At all levels of education, students are expected to read as part of their classwork or homework. They’re supposed to be able to comprehend and make use of their assigned reading, whether for discourse, critical analysis, or any number of essays or research papers. Yet, I don’t think it’s enough that students should *have* to read in order to complete their assignments—mandatory reading is fine and understood and assumed to be part of the curriculum. Instead, students should *want*to read in order to improve their understanding, not just because they must do so, but because they find it enjoyable and of genuine fascination or interest, rather than a desultory slog through yet another article in order to glean whatever details they need just to complete their work.
I’m a nonstop reader, but when I’ve been handed an assignment, told to read and report back, it’s admittedly sometimes been a bit of a challenge. I’m sure we all know students can sometimes feel like automatons, fed in data for analysis without much choice in the matter, and if they don’t have much interest in the subject, then they don’t engage well, they don’t assimilate that information, and don’t make good use of it. GIGO.
This is, of course, not a new problem at all. As one of the pieces I’ve studied shows, the desire to encourage students to increase their autonomy and enjoyment in reading has been around for decades, presumably even longer. Clarence Calder’s “Self-Directed Reading Materials”, from 1967, goes into some detail in the effort to understand the phenomenon. His study involved allowing students to choose from a selection of reading materials for an assignment (versus a control group with non-chosen, assigned reading), and offered two hypotheses: first, that self-directed students will improve their reading over the directed students; and second, that self-directed students would “develop a more positive attitude toward reading” (248) than the control group.

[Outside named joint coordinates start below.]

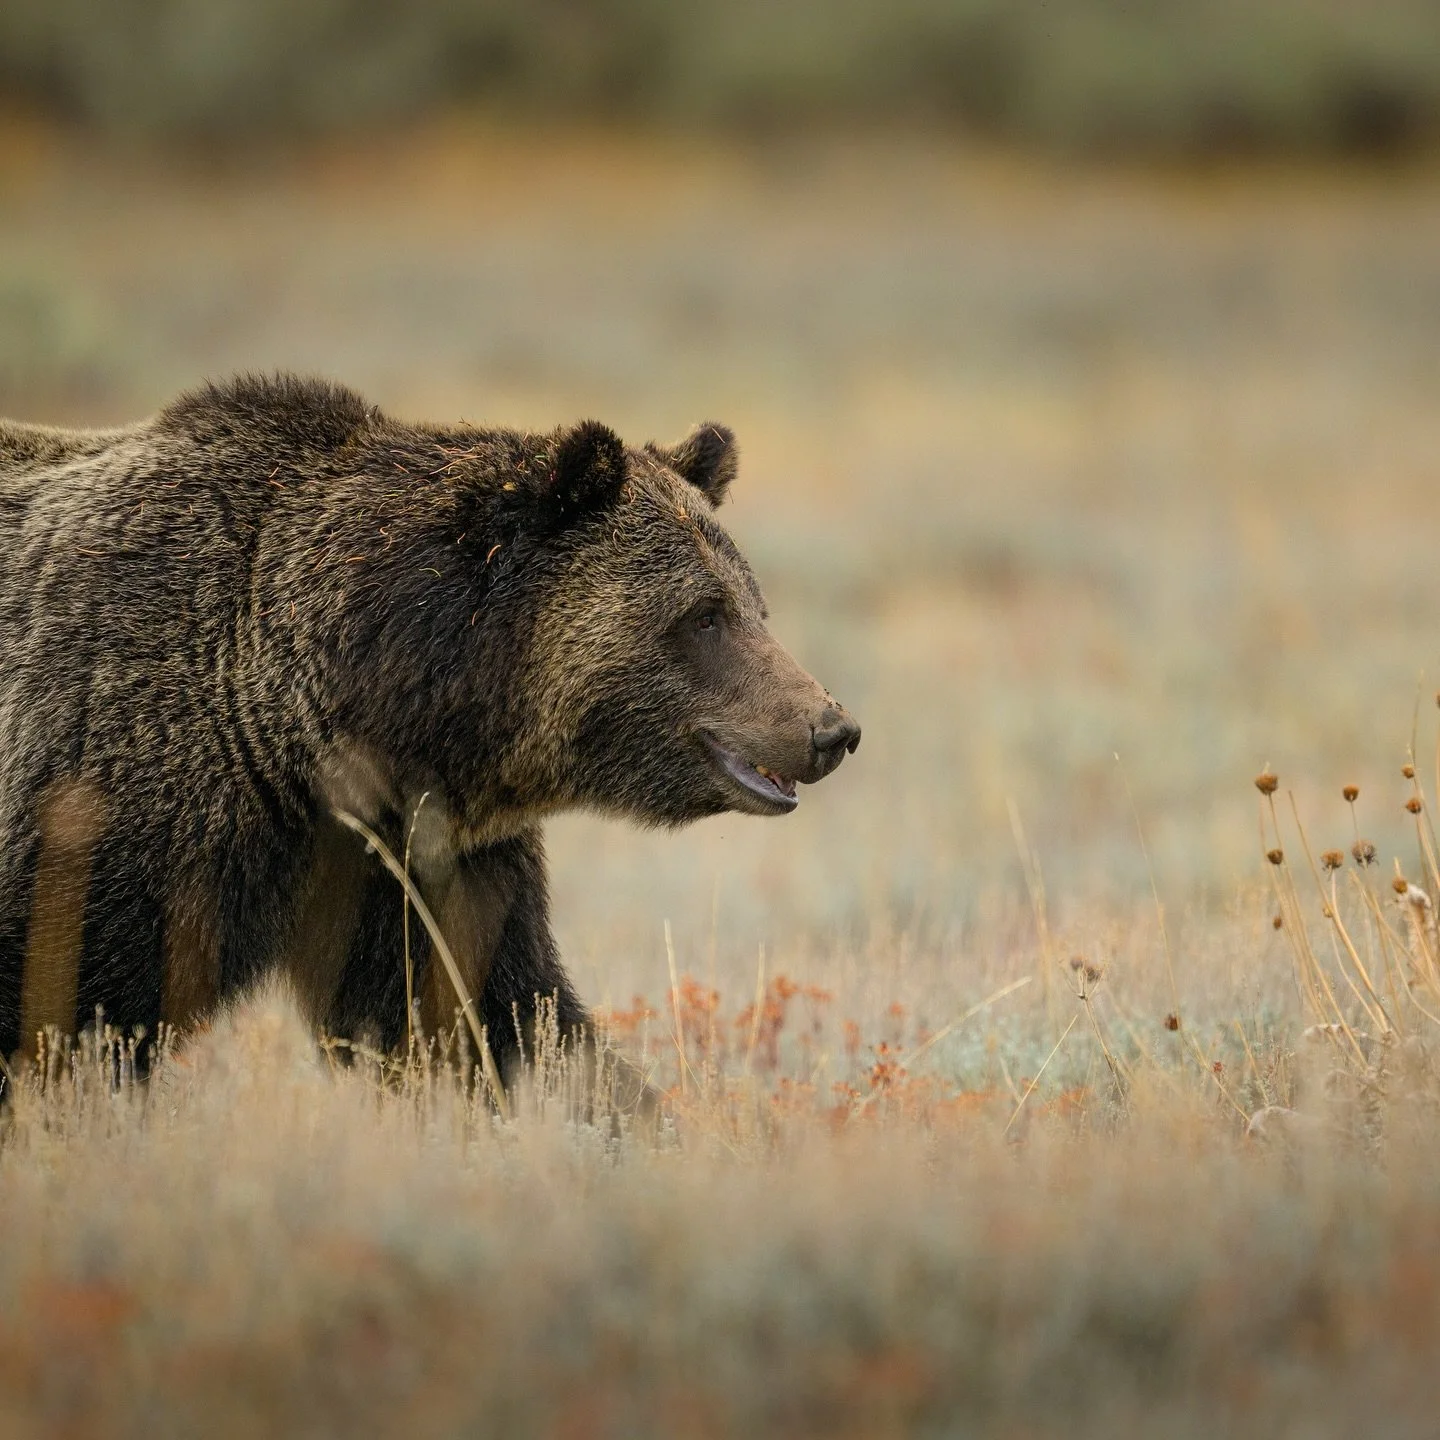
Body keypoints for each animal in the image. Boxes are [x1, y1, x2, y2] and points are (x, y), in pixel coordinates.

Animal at [0, 373, 859, 1096]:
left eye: (753, 605)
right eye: (705, 615)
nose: (830, 728)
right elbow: (70, 1017)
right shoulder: (115, 813)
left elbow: (490, 1010)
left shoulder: (412, 857)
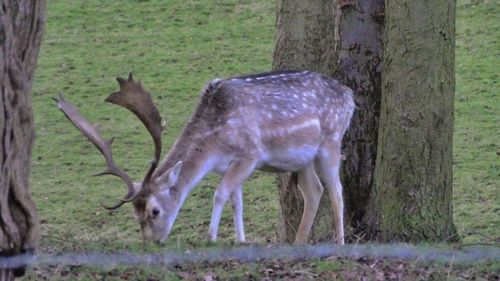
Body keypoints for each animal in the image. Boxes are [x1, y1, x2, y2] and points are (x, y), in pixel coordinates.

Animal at [54, 70, 354, 245]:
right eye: (134, 214)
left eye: (155, 210)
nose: (152, 243)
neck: (215, 146)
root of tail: (350, 96)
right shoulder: (229, 165)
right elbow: (236, 201)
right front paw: (241, 241)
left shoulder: (250, 154)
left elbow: (220, 194)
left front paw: (211, 237)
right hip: (302, 158)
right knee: (313, 190)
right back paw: (298, 244)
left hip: (330, 141)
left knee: (336, 191)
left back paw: (339, 243)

Although Calder’s results (carefully analyzed for statistical significance) fell short of his first hypothesis, the experiment did indeed show that those students given a choice of reading/task materials ended up actually enjoying reading more, and feeling more positive about doing so, even with difficult vocabulary or unusual tasks. They may not have advanced significantly compared to their peers in this short period, but an overall good attitude toward one’s own effectiveness and willingness is a very important step in any task, including reading. Calder’s study is decades old, but the point still stands.
In a way, this also dovetails with the literacy assignment my group detailed before the class just last week. Our proposed exercise did not just give a single task or prompt to the theoretical students/class, but instead offered an array of choices that still conformed to the general demands of the assignment. The exercise was not open-ended, either, thus resulting in what some call “option paralysis”; by offering a limited selection, the student would have the ability to choose the reading that interests them the most, thus increasing their desire to do the reading (and perhaps supplementing it with additional materials if they so chose).
One thing I’ve found is that accomplishing one task does actually promote a feeling of confidence and achievement, thus increasing the chance that any other related work may proceed with greater efficacy. If a student has a little freedom, exercises those options and enjoys doing so, they’ll likely feel better about future assignments as well. Granted, there’s still some restriction in what their choices are, but this is of necessity. Too little and the restriction may reduce that chance of success and increased confidence due to frustration; too much choice (or total freedom of choice) and they may come back with something entirely unsuited to the curriculum, or no reading at all. Students still need some direction, though some might also call it the illusion of choice, but it seems to have worked 45 years ago, and is likely to continue to be a successful tactic in encouraging readership.